The discovery of leptin in the mid-1990s [2] [3] changed the view of adipose tissue to that of a tissue with significant endocrine functions. This secreted circulating factor, known as leptin, is encoded by the ob gene [2], and functions as the signal that reports the state of the body’s energy stores to the brain. Although it is mainly expressed in adipose tissue, low levels of leptin have also been detected in the placenta, skeletal muscle, gastric and mammary epithelium, as well as brain [4] [5] [6]. Leptin has a relative mass of 16 kDa, a helical structure similar to cytokines, and is highly conserved among mammals. Adipose tissue and plasma leptin concentrations are dependent on the amount of energy stored as fat, as well as energy balance status. Leptin is up-regulated by insulin, glucocorticoids, acute infection and pro-inflammatory cytokines, and down-regulated by cold exposure, adrenergic stimulation, GH, thyroid hormone, melatonin and smoking [4] [5] [6]. Leptin expression displays a dimorphic pattern by gender since it is higher in females than in males, due in part to its inhibition by androgens and stimulation by oestrogens [7]. Mutations in the ob gene causing total leptin deficiency may produce hyperphagia, morbid obesity, diabetes, a variety of neuroendocrine abnormalities and autonomic and immune dysfunction [4].

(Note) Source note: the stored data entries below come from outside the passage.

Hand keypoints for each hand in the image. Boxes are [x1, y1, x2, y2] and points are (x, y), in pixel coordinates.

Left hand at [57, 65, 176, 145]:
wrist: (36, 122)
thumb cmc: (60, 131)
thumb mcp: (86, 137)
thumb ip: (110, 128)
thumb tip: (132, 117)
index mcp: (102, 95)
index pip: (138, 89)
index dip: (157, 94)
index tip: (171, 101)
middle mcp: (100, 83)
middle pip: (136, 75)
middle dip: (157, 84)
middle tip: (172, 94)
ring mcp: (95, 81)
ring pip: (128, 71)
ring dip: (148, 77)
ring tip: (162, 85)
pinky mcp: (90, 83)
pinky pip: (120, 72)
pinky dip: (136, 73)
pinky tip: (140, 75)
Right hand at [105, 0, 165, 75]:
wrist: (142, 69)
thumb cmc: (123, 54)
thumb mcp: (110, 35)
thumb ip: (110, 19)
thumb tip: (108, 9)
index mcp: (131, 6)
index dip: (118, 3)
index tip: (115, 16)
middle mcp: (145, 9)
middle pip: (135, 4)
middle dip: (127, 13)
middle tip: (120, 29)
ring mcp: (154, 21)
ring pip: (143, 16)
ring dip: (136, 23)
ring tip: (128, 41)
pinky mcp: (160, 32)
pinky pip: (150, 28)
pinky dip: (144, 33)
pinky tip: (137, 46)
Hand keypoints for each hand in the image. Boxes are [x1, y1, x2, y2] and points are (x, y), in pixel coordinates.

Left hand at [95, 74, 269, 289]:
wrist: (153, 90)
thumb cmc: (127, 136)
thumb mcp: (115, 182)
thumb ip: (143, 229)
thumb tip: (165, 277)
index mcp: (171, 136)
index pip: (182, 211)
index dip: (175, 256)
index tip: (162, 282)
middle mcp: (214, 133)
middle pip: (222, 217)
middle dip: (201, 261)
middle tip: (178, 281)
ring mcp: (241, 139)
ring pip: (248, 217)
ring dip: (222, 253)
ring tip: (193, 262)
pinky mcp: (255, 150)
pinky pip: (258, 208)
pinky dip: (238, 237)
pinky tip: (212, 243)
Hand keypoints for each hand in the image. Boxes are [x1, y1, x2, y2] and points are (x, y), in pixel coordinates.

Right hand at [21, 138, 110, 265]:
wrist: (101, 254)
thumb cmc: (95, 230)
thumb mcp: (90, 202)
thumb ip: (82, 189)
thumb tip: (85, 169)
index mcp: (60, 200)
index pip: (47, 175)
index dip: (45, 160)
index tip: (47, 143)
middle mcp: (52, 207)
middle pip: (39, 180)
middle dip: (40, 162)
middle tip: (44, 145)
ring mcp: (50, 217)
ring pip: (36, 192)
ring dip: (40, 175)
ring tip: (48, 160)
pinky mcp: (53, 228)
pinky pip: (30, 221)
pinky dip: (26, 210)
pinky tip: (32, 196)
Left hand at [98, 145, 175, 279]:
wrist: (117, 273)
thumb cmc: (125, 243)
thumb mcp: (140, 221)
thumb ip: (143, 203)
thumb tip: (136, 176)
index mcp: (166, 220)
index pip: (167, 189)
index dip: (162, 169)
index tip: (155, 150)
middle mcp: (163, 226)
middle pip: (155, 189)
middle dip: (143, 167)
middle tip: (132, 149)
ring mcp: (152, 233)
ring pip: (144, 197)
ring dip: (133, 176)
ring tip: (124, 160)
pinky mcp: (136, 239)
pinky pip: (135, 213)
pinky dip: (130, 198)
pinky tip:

Adipose tissue functions as the major storage depot for triglycerides, but is also an active endocrine organ that senses metabolic signals and secretes hormones that affect the whole body’s energy homeostasis [8] [9] [10]. Apart from leptin, adipocytes are able to secrete tumour necrosis factor alpha [11], plasminogen activator inhibitor (PAI-1) [12], adipsin [13], resistin [14] and adiponectin [15] [16] [17] [18] [19], collectively known as adipocytokines [20]. Other hormones such as angiotensinogen [21] and angiotensin II (AII) [22] have also been described in adipose tissue. Some authors have related the presence of AII with control of adiposity through regulation of lipid synthesis and storage in adipocytes [23]. Others have described the expression of AII receptors in human preadipocytes, claiming that AII has early, receptor-mediated effects on cell cycle progression in human preadipocytes that may contribute to their differentiation to the adipocyte phenotype [24].

Since all these products have been implicated in metabolic, neuroendocrine, immune and cardiovascular regulation [25], it is of great interest to understand the endocrine actions of products secreted by adipose tissue and their potential role in disease.